### PROBLEM STATEMENT:
The records that follow are to be copied word for word. Pictures should be omitted.
** Opening GIVEN ENTRIES block **
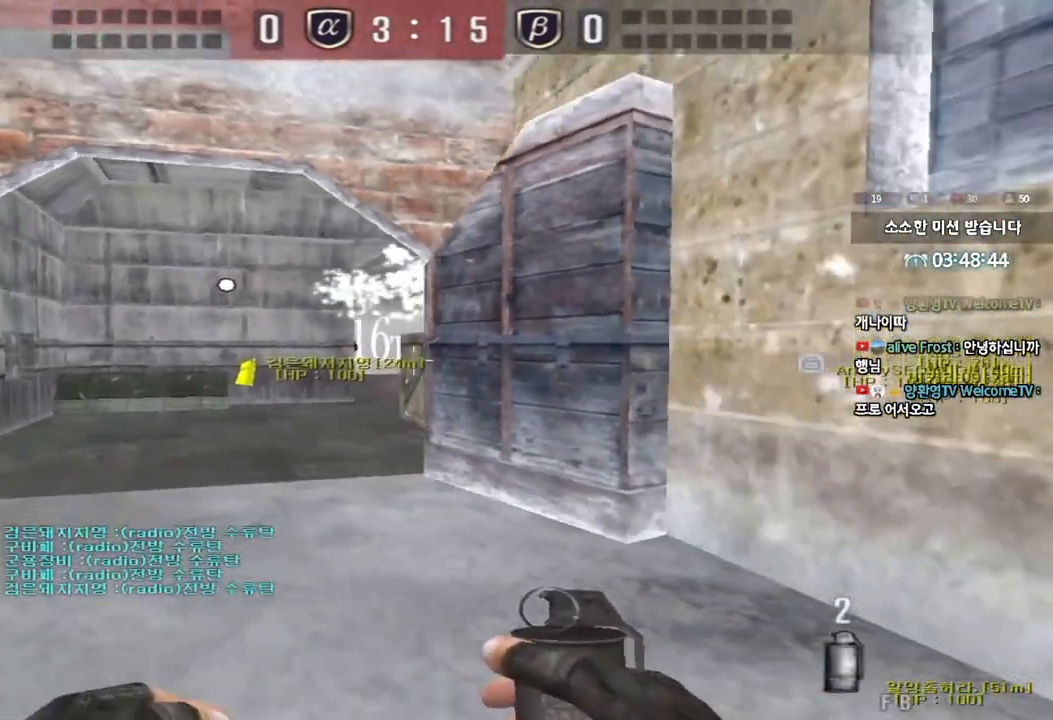
{"keys": ["a", "shift", "w"], "events": [[183, "s", "up"], [350, "a", "down"], [400, "w", "down"], [417, "shift", "down"]]}
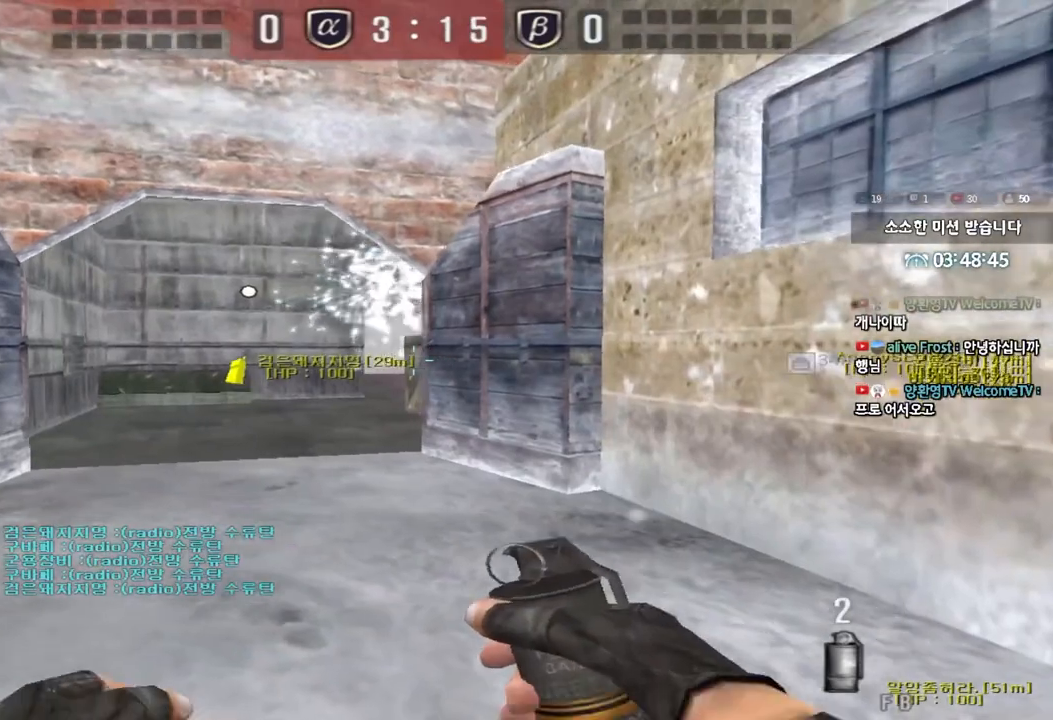
{"keys": ["a", "shift", "w"], "events": [[150, "a", "up"], [183, "w", "up"], [217, "w", "down"], [383, "a", "down"]]}
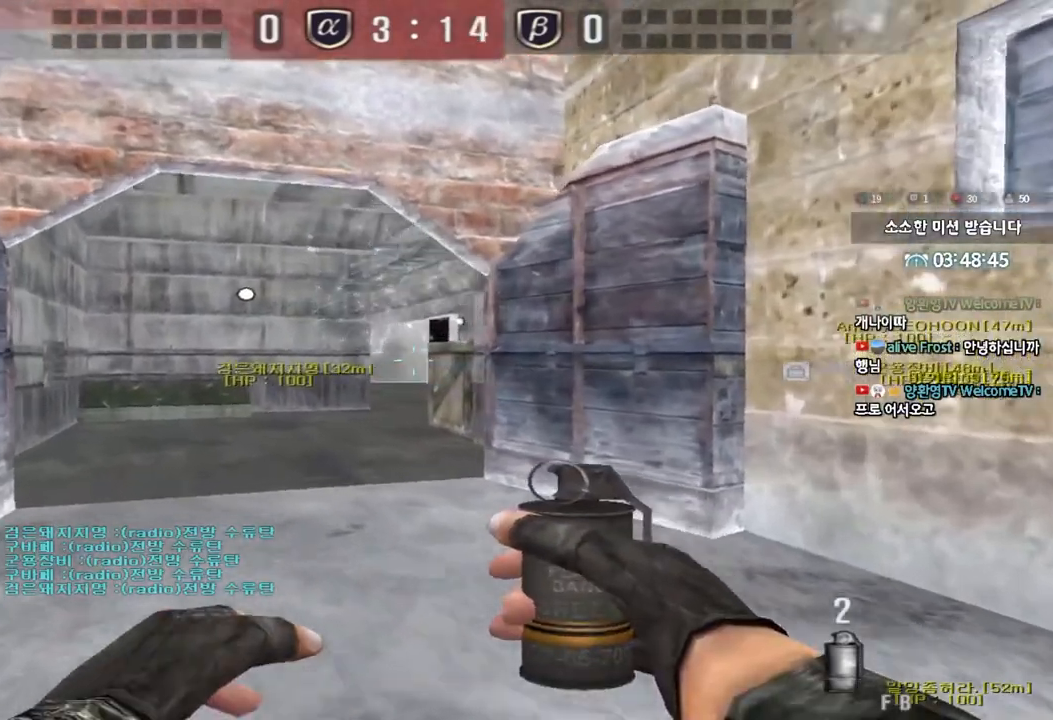
{"keys": ["w"], "events": [[83, "shift", "up"], [317, "a", "up"]]}
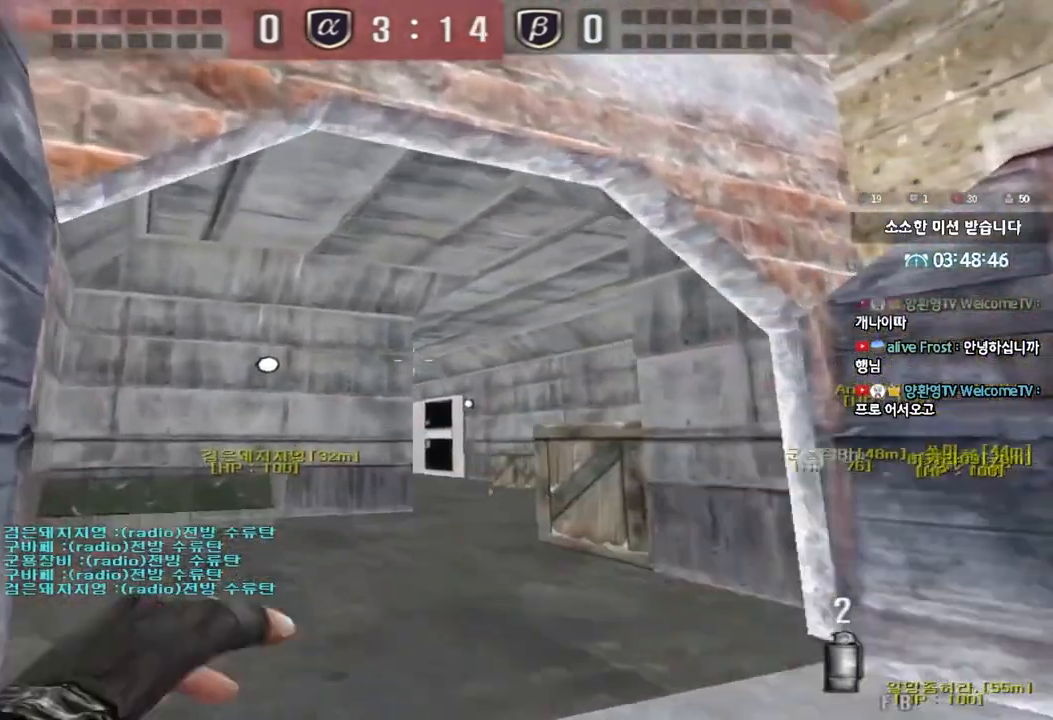
{"keys": ["space", "w"], "events": [[17, "d", "down"], [100, "d", "up"], [433, "space", "down"]]}
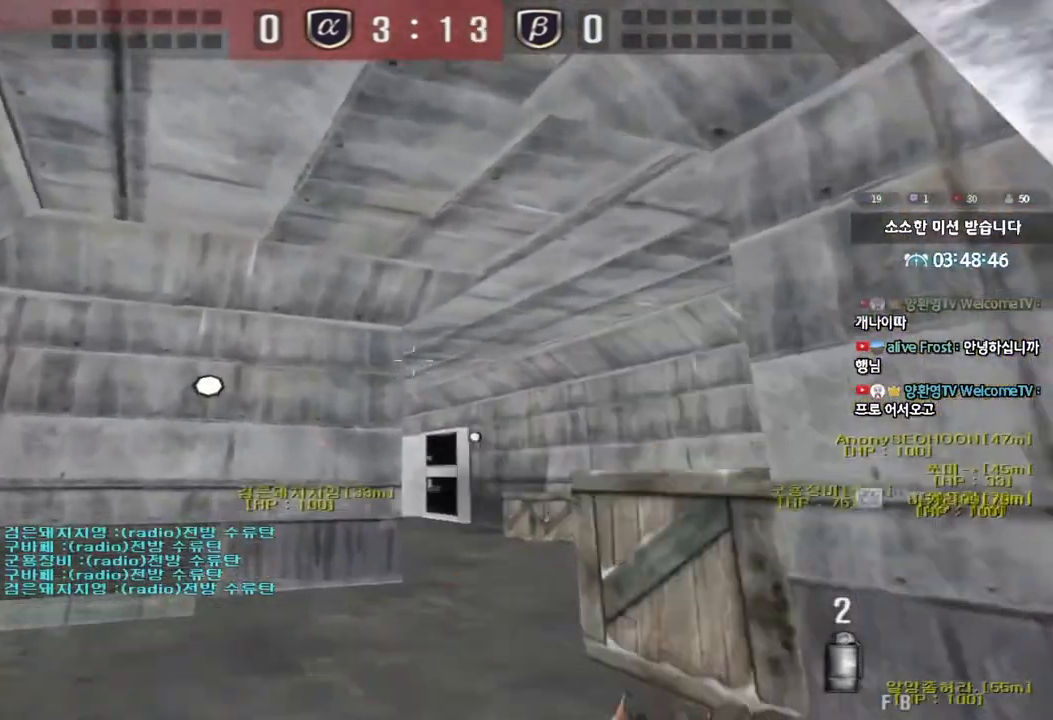
{"keys": ["w"], "events": [[83, "space", "up"]]}
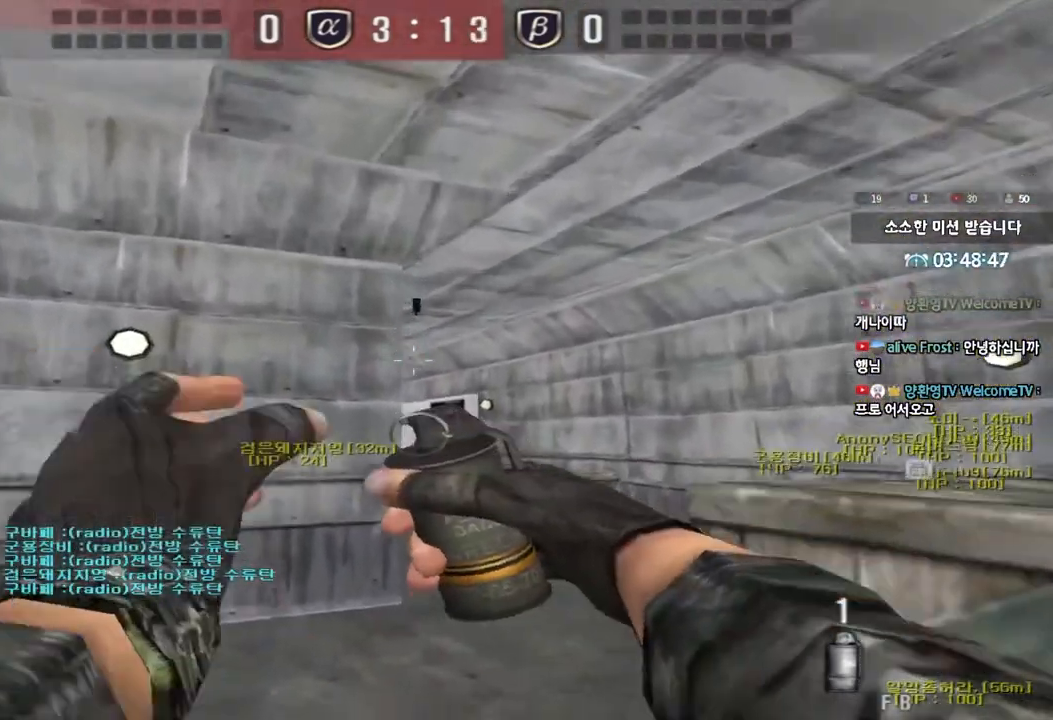
{"keys": ["w"], "events": []}
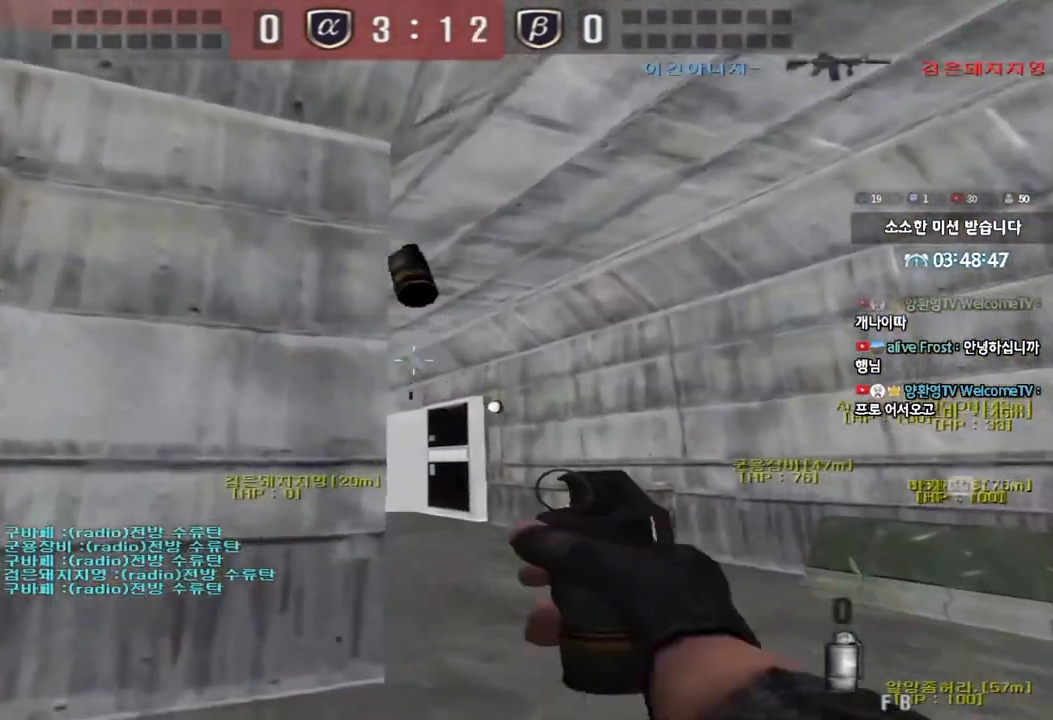
{"keys": ["d", "w"], "events": [[100, "d", "down"], [317, "ctrl", "down"], [317, "d", "up"], [350, "w", "up"], [400, "ctrl", "up"], [417, "d", "down"], [417, "w", "down"]]}
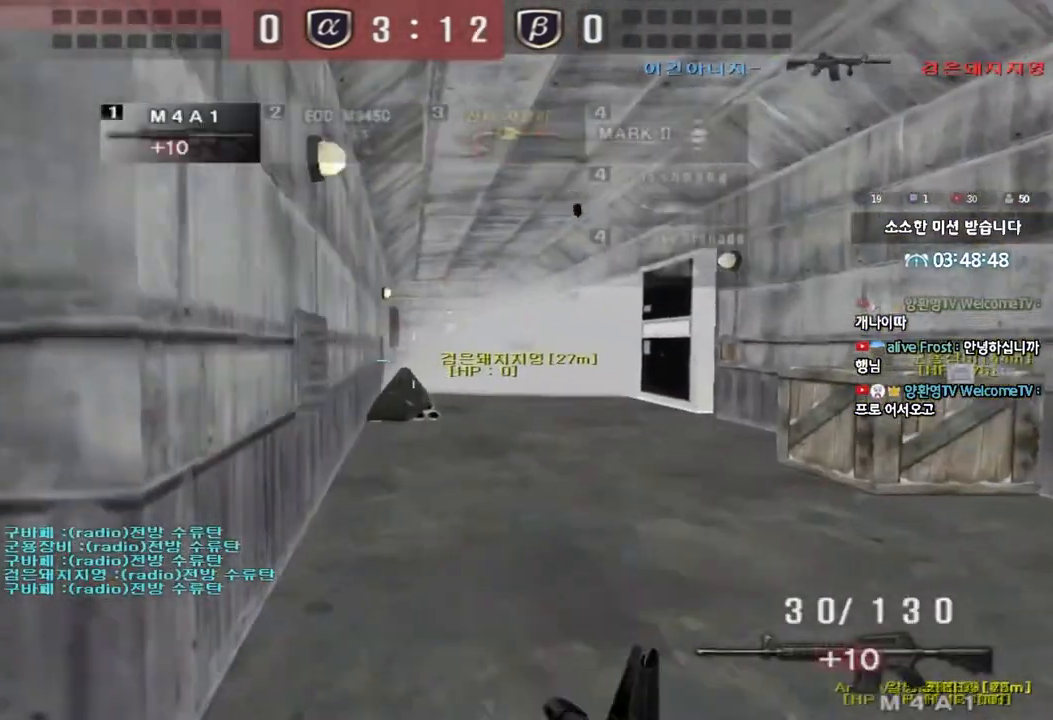
{"keys": ["a", "w"], "events": [[83, "ctrl", "down"], [100, "d", "up"], [117, "w", "up"], [183, "ctrl", "up"], [200, "d", "down"], [200, "w", "down"], [433, "d", "up"], [467, "a", "down"]]}
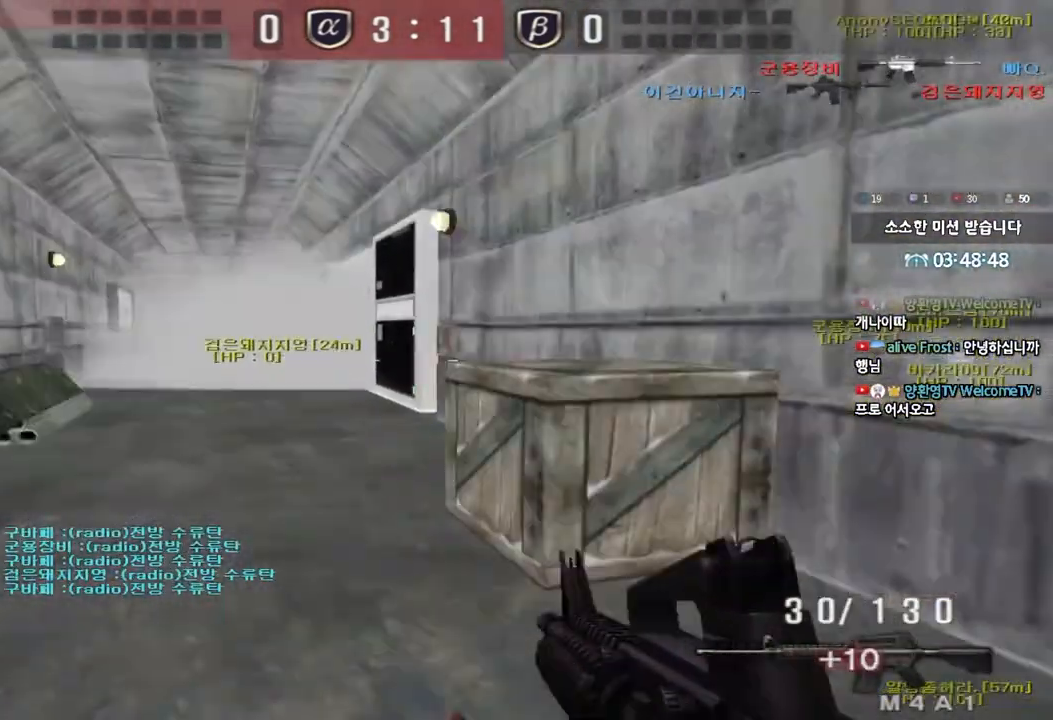
{"keys": ["d", "w"], "events": [[183, "a", "up"], [217, "d", "down"]]}
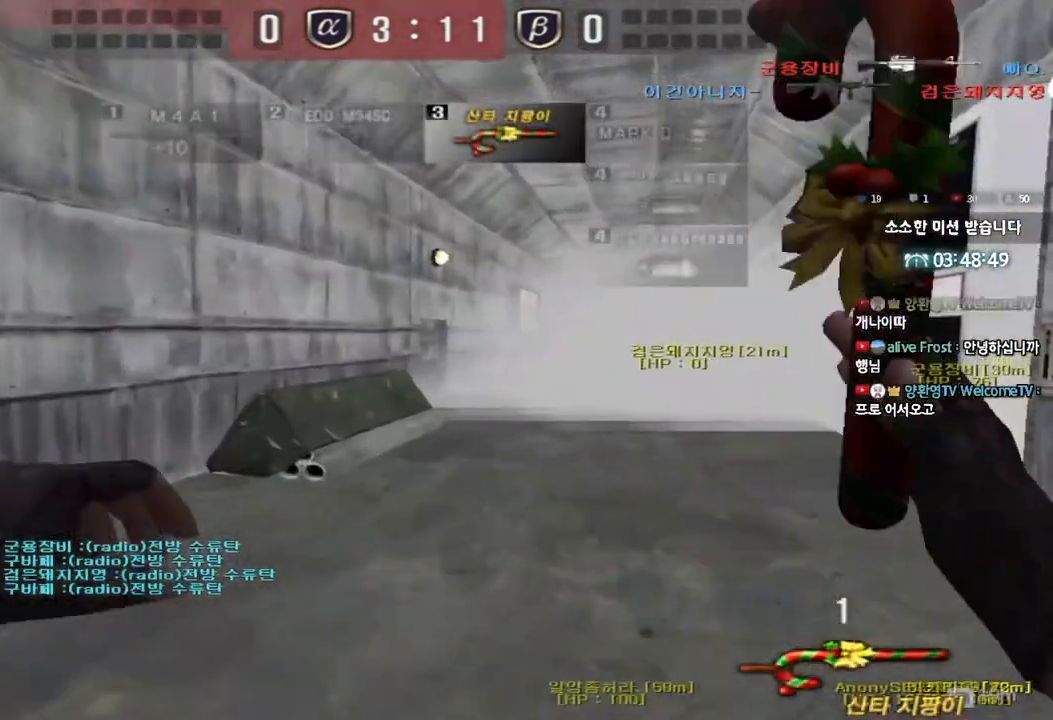
{"keys": ["d", "w"], "events": []}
** Closing GIVEN ENTRIES block **
### ANSWER FOR THIS EXERCISE:
{"keys": ["a", "shift", "w"], "events": [[183, "s", "up"], [350, "a", "down"], [400, "w", "down"], [417, "shift", "down"]]}
{"keys": ["a", "shift", "w"], "events": [[150, "a", "up"], [183, "w", "up"], [217, "w", "down"], [383, "a", "down"]]}
{"keys": ["w"], "events": [[83, "shift", "up"], [317, "a", "up"]]}
{"keys": ["space", "w"], "events": [[17, "d", "down"], [100, "d", "up"], [433, "space", "down"]]}
{"keys": ["w"], "events": [[83, "space", "up"]]}
{"keys": ["w"], "events": []}
{"keys": ["d", "w"], "events": [[100, "d", "down"], [317, "ctrl", "down"], [317, "d", "up"], [350, "w", "up"], [400, "ctrl", "up"], [417, "d", "down"], [417, "w", "down"]]}
{"keys": ["a", "w"], "events": [[83, "ctrl", "down"], [100, "d", "up"], [117, "w", "up"], [183, "ctrl", "up"], [200, "d", "down"], [200, "w", "down"], [433, "d", "up"], [467, "a", "down"]]}
{"keys": ["d", "w"], "events": [[183, "a", "up"], [217, "d", "down"]]}
{"keys": ["d", "w"], "events": []}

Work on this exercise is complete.